The Difference Between “Issued and Outstanding” versus “Fully Diluted” Shares
The distinction between “issued and outstanding” shares of a corporation as compared to “fully diluted” shares is important when analyzing ownership percentages and the way proceeds would be distributed if the corporation were acquired by a third party. Ownership can be calculated in the following two different ways.
Issued and Outstanding Shares
When a corporation issues shares of stock, the person or entity that purchased the shares becomes a shareholder. The corporation then records that transaction in its stock ledger to reflect the current ownership of the company. In this context, the shares are referred to as issued and outstanding.
For example, if a corporation has issued 6 million shares to Founder A and 2 million shares to Founder B, then the ownership on an issued and outstanding basis is calculated based on the 8 million shares that are issued and outstanding as of that date. The table below depicts the capitalization of this corporation on an issued and outstanding basis:
Name | Issued and Outstanding Shares | Percentage Issued and Outstanding |
Founder A | 6,000,000 | 75% |
Founder B | 2,000,000 | 25% |
Total | 8,000,000 | 100% |
Fully Diluted Shares
When a corporation grants someone the right to buy shares later, such as granting stock options to an employee, those shares are not yet considered issued and outstanding. The shares are not yet recorded on the corporation’s stock ledger, and a person does not become a shareholder by holding stock options. If the option is exercised, however, the shares would then become issued and outstanding and the person would officially become a shareholder.
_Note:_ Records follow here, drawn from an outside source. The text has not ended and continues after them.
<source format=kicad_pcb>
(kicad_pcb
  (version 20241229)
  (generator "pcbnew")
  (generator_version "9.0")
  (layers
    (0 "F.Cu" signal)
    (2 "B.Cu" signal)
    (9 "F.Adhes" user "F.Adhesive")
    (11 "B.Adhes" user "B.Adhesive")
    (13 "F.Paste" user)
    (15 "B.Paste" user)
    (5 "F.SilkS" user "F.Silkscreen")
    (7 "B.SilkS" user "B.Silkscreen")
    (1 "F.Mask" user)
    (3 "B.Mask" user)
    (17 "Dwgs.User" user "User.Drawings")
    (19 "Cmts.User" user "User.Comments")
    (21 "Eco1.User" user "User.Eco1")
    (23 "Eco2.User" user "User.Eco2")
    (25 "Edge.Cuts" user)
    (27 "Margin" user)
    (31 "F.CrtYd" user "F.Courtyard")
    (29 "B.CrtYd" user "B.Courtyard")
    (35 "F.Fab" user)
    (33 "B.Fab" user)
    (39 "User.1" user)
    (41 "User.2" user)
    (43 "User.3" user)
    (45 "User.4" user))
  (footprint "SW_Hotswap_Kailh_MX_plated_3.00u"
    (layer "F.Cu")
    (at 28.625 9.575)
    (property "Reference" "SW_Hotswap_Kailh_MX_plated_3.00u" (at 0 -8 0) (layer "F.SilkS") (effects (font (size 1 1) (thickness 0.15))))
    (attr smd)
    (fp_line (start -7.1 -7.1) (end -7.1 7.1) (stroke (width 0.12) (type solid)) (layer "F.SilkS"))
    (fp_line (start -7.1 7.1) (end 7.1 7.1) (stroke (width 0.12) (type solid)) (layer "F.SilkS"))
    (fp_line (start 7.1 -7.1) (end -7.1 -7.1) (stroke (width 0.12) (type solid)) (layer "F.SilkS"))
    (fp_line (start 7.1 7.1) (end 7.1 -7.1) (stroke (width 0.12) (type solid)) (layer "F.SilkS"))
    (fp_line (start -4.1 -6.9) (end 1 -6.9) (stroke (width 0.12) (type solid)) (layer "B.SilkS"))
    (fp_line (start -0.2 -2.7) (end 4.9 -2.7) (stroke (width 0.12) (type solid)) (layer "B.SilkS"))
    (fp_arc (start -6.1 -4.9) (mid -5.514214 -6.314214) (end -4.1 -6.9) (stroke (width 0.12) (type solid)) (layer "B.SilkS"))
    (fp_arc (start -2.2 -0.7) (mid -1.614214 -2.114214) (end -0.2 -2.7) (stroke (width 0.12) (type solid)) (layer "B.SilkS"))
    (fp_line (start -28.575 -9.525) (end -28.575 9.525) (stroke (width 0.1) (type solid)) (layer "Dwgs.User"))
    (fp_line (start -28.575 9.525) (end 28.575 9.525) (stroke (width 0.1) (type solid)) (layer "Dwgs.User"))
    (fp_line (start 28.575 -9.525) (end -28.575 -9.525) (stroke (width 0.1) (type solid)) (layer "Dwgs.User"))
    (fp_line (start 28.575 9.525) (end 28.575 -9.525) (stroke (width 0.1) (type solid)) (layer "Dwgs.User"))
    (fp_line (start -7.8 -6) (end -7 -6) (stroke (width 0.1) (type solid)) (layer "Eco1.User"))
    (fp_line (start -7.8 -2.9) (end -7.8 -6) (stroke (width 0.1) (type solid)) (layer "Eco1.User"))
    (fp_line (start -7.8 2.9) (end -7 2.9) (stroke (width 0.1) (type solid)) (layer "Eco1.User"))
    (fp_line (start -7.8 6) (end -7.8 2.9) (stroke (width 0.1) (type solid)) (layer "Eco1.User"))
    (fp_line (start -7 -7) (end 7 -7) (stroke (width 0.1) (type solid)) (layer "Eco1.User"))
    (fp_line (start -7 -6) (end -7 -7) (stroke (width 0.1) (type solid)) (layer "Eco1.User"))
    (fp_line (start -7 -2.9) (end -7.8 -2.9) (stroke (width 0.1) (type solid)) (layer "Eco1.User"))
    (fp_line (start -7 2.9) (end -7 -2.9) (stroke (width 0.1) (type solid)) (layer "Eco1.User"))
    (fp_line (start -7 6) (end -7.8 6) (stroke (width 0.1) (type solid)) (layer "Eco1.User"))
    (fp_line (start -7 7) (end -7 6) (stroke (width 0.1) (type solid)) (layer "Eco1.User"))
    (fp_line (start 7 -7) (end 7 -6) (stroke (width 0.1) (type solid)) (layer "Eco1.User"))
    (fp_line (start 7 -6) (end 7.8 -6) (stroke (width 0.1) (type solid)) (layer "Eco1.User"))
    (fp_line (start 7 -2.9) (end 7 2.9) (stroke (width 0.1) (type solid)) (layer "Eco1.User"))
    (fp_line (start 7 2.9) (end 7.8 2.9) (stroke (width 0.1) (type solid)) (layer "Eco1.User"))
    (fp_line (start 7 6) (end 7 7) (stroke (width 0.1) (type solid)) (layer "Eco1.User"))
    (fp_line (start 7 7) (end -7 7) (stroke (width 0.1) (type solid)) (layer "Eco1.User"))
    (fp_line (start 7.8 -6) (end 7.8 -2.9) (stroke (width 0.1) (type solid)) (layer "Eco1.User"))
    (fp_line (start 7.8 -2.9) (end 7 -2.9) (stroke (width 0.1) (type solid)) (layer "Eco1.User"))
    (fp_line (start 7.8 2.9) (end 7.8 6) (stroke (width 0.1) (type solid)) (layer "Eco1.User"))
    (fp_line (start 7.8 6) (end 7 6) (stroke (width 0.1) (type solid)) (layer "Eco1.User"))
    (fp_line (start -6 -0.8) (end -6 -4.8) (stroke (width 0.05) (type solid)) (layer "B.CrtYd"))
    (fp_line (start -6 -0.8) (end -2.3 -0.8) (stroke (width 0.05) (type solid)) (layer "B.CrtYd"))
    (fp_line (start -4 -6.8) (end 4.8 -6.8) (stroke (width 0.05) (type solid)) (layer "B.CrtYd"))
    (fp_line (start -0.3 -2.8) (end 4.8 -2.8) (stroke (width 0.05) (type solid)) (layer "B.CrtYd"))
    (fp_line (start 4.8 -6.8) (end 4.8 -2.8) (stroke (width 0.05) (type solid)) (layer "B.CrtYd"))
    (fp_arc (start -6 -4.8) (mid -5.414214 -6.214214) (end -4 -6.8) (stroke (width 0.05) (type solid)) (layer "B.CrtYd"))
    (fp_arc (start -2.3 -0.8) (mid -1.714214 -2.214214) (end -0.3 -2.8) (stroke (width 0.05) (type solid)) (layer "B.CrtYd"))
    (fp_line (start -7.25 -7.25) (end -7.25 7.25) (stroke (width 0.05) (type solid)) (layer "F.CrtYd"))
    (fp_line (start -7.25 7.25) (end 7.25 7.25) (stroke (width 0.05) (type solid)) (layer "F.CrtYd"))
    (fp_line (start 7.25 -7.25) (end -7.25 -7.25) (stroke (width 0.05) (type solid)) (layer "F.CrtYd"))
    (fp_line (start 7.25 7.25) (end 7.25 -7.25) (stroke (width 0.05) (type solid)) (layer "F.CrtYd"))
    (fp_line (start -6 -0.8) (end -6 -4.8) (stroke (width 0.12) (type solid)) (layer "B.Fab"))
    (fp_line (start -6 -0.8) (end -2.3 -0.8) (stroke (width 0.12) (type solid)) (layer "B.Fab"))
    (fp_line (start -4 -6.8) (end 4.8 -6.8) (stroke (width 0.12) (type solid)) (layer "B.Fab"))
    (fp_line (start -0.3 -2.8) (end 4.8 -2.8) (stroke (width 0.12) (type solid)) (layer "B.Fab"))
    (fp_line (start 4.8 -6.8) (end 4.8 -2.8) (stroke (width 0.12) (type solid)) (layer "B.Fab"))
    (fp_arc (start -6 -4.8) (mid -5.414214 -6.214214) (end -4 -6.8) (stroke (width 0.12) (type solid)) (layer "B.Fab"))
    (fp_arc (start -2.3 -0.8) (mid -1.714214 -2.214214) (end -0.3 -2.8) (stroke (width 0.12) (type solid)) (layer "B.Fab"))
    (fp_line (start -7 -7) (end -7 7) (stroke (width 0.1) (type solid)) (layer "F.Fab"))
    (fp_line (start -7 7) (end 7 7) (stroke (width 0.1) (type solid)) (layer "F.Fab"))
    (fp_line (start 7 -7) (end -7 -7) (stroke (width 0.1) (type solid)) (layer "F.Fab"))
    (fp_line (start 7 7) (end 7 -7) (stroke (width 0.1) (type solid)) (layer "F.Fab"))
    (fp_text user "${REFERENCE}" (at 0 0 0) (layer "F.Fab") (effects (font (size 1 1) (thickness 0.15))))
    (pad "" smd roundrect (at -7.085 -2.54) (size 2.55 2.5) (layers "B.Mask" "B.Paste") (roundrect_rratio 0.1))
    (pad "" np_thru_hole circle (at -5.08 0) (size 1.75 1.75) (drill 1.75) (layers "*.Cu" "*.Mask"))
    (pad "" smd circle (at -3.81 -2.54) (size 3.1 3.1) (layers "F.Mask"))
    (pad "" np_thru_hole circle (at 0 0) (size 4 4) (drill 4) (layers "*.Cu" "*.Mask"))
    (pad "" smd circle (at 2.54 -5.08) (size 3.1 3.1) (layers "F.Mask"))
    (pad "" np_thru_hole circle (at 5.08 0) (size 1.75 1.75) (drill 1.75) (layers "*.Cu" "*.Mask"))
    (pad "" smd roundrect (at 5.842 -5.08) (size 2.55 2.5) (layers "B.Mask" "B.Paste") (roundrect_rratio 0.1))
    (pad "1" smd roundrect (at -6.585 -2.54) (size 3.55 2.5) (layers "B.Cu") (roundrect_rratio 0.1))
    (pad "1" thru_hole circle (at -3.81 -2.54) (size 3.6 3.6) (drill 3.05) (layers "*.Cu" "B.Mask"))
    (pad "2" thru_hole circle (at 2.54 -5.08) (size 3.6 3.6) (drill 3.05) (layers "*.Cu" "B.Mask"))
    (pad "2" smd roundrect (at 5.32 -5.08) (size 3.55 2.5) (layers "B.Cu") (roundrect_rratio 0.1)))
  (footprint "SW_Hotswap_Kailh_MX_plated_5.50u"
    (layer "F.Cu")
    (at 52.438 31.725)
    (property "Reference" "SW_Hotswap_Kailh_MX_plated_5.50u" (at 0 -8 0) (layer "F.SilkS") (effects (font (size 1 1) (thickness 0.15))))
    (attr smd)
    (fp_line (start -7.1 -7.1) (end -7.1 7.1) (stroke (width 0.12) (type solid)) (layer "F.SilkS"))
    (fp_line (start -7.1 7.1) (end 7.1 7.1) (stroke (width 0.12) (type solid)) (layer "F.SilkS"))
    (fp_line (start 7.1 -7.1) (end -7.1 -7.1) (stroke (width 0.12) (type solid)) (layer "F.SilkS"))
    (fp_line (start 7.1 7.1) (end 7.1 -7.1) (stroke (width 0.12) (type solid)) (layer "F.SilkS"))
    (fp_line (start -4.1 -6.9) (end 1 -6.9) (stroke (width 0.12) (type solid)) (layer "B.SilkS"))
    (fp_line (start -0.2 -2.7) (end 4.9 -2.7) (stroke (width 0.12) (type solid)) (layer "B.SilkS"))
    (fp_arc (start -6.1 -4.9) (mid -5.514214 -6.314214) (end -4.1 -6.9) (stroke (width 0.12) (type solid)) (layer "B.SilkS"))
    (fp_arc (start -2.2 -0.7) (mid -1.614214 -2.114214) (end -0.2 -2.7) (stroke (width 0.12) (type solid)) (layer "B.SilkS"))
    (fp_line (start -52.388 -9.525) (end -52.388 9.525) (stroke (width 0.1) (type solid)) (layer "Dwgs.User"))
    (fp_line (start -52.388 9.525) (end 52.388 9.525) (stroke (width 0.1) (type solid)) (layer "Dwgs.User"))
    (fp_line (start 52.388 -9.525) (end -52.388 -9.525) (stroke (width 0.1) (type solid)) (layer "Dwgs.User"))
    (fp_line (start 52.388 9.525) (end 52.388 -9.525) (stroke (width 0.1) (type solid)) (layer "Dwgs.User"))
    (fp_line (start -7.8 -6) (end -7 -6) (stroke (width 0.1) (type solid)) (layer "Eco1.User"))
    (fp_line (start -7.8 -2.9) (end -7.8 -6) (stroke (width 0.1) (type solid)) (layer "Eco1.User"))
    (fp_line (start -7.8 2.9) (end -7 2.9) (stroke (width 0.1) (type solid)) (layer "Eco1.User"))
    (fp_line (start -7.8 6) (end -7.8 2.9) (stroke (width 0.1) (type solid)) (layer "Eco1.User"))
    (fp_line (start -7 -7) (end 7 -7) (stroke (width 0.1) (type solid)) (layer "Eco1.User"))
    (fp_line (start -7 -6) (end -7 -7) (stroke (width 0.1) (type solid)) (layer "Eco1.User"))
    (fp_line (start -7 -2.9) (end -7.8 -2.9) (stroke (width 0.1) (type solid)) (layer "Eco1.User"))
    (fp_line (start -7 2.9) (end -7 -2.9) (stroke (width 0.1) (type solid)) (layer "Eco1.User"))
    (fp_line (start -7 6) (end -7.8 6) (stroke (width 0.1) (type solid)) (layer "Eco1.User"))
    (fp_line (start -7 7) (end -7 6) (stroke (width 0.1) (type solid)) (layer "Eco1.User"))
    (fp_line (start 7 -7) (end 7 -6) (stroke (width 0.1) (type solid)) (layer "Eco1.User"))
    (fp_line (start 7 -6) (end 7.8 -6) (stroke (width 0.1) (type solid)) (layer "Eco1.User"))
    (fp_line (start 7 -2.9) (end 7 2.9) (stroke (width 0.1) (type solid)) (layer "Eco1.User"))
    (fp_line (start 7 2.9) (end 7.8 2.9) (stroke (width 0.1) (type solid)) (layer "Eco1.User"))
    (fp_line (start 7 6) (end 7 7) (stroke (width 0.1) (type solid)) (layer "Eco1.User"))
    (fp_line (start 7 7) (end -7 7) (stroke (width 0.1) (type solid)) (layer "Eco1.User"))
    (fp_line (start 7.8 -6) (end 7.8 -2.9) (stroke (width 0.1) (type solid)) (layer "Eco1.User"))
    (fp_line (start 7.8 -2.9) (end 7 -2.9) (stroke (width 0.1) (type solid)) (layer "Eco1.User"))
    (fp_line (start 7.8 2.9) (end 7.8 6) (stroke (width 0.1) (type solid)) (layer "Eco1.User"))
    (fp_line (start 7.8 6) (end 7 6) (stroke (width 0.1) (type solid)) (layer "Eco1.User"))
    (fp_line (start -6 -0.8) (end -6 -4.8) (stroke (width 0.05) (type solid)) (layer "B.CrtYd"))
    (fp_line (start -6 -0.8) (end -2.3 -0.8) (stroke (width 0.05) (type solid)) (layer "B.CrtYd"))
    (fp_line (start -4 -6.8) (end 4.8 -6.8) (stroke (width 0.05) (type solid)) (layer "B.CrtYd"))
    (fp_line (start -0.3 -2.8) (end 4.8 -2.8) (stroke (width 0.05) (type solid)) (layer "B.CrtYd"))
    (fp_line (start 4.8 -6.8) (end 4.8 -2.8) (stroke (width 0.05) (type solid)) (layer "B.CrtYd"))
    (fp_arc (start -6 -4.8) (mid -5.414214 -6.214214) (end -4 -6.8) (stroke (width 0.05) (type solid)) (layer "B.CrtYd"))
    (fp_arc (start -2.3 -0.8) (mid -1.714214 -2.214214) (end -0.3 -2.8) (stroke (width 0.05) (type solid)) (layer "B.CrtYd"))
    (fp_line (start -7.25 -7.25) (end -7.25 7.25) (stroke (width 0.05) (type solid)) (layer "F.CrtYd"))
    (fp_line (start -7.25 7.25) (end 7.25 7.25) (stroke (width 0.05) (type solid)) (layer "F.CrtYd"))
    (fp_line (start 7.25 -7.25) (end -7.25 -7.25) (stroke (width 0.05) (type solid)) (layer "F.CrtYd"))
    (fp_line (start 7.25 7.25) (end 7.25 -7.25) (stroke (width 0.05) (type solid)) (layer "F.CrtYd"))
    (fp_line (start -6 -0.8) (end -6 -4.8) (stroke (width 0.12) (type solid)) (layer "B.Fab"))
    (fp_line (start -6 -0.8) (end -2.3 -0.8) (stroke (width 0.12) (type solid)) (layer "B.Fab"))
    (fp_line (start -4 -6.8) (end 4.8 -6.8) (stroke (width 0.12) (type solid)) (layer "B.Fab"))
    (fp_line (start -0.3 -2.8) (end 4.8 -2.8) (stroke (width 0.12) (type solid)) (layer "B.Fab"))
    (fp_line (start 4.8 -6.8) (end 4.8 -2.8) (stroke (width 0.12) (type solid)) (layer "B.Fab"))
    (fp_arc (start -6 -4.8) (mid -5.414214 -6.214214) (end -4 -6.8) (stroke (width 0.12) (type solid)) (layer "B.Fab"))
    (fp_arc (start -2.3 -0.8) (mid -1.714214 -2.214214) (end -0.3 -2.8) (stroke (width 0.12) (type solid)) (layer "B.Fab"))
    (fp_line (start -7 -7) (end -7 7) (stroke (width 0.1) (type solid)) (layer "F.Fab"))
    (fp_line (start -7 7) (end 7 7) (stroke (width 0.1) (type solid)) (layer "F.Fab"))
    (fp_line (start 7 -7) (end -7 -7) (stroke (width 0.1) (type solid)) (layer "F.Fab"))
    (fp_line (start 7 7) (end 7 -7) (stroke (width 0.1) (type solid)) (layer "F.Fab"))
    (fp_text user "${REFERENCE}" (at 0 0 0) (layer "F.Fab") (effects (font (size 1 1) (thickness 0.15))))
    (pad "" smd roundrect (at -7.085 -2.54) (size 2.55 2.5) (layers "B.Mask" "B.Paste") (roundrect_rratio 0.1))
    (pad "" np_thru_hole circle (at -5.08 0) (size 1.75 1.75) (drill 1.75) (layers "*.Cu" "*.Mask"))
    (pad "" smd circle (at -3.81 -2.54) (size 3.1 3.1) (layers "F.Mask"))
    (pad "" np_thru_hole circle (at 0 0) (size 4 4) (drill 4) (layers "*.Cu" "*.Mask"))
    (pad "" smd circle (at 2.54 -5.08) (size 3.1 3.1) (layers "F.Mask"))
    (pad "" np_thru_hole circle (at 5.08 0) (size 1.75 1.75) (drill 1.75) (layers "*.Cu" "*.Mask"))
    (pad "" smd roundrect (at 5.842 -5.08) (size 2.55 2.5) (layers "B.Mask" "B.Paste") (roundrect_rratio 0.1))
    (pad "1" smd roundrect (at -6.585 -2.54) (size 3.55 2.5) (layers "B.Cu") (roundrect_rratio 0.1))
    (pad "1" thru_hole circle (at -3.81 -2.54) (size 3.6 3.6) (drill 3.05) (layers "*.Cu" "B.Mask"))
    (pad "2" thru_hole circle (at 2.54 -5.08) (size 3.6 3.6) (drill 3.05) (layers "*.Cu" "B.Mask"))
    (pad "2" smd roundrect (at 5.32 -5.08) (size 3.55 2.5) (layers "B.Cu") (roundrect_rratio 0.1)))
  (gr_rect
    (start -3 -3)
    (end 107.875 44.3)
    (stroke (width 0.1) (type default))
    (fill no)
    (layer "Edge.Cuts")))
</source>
Corporations often reserve shares under an equity incentive plan for future issuance to employees and other service providers in the form of stock options or other equity awards. Those reserved shares are often referred to as the “unallocated option pool” or the “pool.” The unallocated option pool is not considered issued and outstanding.
A corporation’s fully diluted capitalization is calculated assuming that:
- All convertible preferred stock, warrants, and options granted by the company are converted to common stock or exercised by the holder and become issued and outstanding shares of common stock.
- All shares reserved for future awards are granted as options or other equity awards and are exercised by the holder and become issued and outstanding shares of common stock.
For example, if the corporation described above grants a stock option for one million shares to a new employee and reserves one million shares for future issuance pursuant to stock options or other equity awards, then 8 million shares would still be issued and outstanding, but 10 million shares would be issued and outstanding on a fully diluted basis (including the one million shares reserved for issuance pursuant to the outstanding stock option and the one million remaining shares in the unallocated option pool). The following table depicts the capitalization of this corporation on a fully diluted basis and illustrates how this affects the percentage ownership:
Name | Issued and Outstanding Shares | Percentage Issued and Outstanding | Fully Diluted Shares | Percentage Fully Diluted |
Founder A | 6,000,000 | 75% | 6,000,000 | 60% |
Founder B | 2,000,000 | 25% | 2,000,000 | 20% |
Employee 1 | 0 | 0% | 1,000,000 | 10% |
Option Pool | 0 | 0% | 1,000,000 | 10% |
Total | 8,000,000 | 100% | 10,000,000 | 100% |
Ultimately, whether a company calculates ownership based on the issued and outstanding shares or on a fully diluted basis may depend on the context. The important point is for the parties involved to clearly express their expectations and use the same method of calculation.